I'm happy to help with anything else needed.

Ah right! And, I guess this won't remove any previously added .git hooks in people's checkouts, so it won't actually affect their workflows unless they re-clone the secondary repo.

We should also do this in the primary repo then too.

Let's see, when the next PA sync is this Wednesday. I'll run this by those folks then.

Okay, PAs are okay with this. TODO

  • look in git history for schema committers and communicate this change
  • give 2 weeks for objections
  • update documentation
  • merge, and also apply same change to schemas/event/primary.

One question about the new proposed development workflow. Will npm build be required with every commit? Or will we be allowed to merge commits without it, and build only when we want to "release"? As I understand it, we "release" whenever we merge to the schema repositories. If so, does this new workflow create a potential for human error in merging a set of changes without a build?

Yes, but hopefully the CI will not allow you to merge if make changes without building.

If I remember right npm test fails if the updated current.yaml's have been materialized or if the versions don't match, so I think Andrew's right.

Maybe instead of letting CI do it, we can let the git hook still run and warn that an npm build is needed instead of just doing it?

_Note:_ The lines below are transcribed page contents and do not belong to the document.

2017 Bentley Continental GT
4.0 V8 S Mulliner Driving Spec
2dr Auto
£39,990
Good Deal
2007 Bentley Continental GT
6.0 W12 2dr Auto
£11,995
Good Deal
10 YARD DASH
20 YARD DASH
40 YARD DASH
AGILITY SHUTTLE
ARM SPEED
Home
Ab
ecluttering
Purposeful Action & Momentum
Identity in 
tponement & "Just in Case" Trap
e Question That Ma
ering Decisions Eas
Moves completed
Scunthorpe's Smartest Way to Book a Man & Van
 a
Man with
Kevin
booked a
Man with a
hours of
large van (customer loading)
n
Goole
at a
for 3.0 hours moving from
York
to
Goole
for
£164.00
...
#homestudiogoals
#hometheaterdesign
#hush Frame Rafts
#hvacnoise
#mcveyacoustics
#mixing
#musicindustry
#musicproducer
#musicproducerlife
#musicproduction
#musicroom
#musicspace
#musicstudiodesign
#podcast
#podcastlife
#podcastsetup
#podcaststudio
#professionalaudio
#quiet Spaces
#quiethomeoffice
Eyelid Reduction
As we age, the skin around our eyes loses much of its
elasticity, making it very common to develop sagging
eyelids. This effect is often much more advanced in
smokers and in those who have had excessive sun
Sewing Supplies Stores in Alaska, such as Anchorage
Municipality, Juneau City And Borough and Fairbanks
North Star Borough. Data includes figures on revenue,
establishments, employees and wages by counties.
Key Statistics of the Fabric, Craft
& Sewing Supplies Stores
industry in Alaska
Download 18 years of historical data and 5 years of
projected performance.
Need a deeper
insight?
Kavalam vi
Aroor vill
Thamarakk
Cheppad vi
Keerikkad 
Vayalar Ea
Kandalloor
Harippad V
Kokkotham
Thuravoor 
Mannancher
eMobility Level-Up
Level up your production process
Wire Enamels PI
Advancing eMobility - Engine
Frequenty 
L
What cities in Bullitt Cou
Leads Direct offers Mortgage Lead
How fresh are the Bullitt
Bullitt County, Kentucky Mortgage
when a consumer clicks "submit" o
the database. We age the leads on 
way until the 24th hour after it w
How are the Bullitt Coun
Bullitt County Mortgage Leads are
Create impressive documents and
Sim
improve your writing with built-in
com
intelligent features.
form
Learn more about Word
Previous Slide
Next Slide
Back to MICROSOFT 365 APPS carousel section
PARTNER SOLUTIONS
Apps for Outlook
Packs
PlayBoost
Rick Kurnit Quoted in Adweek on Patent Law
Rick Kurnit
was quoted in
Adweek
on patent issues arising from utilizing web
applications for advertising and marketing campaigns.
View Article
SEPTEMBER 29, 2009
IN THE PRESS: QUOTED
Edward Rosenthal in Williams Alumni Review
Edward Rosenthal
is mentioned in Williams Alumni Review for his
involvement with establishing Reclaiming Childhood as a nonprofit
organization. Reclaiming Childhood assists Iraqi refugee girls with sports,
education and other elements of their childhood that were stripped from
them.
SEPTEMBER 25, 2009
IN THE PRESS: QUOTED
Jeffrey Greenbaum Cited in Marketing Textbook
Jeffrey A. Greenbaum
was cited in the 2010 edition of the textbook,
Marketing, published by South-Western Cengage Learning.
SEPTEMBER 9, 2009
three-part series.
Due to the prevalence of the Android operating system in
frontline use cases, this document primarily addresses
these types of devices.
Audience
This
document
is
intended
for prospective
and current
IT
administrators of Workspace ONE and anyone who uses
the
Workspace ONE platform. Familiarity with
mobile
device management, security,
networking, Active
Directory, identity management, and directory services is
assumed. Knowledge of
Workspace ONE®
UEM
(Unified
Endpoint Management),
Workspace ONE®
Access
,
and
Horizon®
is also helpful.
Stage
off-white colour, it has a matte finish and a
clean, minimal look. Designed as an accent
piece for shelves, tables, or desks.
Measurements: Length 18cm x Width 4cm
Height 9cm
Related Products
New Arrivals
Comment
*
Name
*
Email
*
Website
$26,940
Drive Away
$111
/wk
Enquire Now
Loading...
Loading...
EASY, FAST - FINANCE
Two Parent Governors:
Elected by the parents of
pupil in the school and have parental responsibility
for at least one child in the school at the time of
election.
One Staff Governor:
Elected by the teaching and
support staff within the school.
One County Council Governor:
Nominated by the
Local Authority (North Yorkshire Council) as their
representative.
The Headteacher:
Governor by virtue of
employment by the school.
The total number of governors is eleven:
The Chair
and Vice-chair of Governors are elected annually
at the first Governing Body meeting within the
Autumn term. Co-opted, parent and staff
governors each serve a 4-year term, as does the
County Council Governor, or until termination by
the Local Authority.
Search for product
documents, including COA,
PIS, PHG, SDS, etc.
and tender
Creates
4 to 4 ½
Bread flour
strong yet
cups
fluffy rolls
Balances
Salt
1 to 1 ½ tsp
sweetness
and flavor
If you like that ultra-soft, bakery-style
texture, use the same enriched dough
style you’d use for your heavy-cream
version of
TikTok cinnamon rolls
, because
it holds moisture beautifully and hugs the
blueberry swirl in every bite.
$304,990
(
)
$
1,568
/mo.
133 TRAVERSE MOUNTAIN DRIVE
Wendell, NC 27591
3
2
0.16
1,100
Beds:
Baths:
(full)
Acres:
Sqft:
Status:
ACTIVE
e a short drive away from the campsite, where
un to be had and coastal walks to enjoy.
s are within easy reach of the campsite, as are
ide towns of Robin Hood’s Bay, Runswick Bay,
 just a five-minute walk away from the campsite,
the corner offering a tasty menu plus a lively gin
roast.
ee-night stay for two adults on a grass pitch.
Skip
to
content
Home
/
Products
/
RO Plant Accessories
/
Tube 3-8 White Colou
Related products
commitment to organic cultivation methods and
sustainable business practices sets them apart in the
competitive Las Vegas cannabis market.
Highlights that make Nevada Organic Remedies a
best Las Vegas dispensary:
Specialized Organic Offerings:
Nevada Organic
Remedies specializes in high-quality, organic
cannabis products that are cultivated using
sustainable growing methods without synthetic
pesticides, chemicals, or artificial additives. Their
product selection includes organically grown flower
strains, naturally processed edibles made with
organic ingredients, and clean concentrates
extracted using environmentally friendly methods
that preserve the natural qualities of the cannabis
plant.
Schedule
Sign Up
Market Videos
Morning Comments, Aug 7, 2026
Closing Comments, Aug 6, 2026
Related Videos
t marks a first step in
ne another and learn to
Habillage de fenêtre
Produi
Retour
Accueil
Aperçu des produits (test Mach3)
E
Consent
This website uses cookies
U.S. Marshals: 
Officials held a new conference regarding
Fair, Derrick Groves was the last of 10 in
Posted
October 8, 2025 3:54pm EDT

Change 714875 merged by Ottomata:

[schemas/event/secondary@master] build: Document simpler alternative contribution flow

https://gerrit.wikimedia.org/r/714875

Change 772402 had a related patch set uploaded (by Ottomata; author: Ottomata):

[schemas/event/secondary@master] Use --no-git-add in npm run build-modified script

https://gerrit.wikimedia.org/r/772402

Change 772402 merged by jenkins-bot:

[schemas/event/secondary@master] Use --no-git-add in npm run build-modified script

https://gerrit.wikimedia.org/r/772402

Change 772418 had a related patch set uploaded (by Ottomata; author: Ottomata):

[schemas/event/primary@master] Change materialization method and update readme to match schemas/event/secondary

https://gerrit.wikimedia.org/r/772418

Change 772418 merged by jenkins-bot:

[schemas/event/primary@master] Change materialization method and update readme to match schemas/event/secondary

https://gerrit.wikimedia.org/r/772418

Alright, done! I've updated wikitech documentation as well.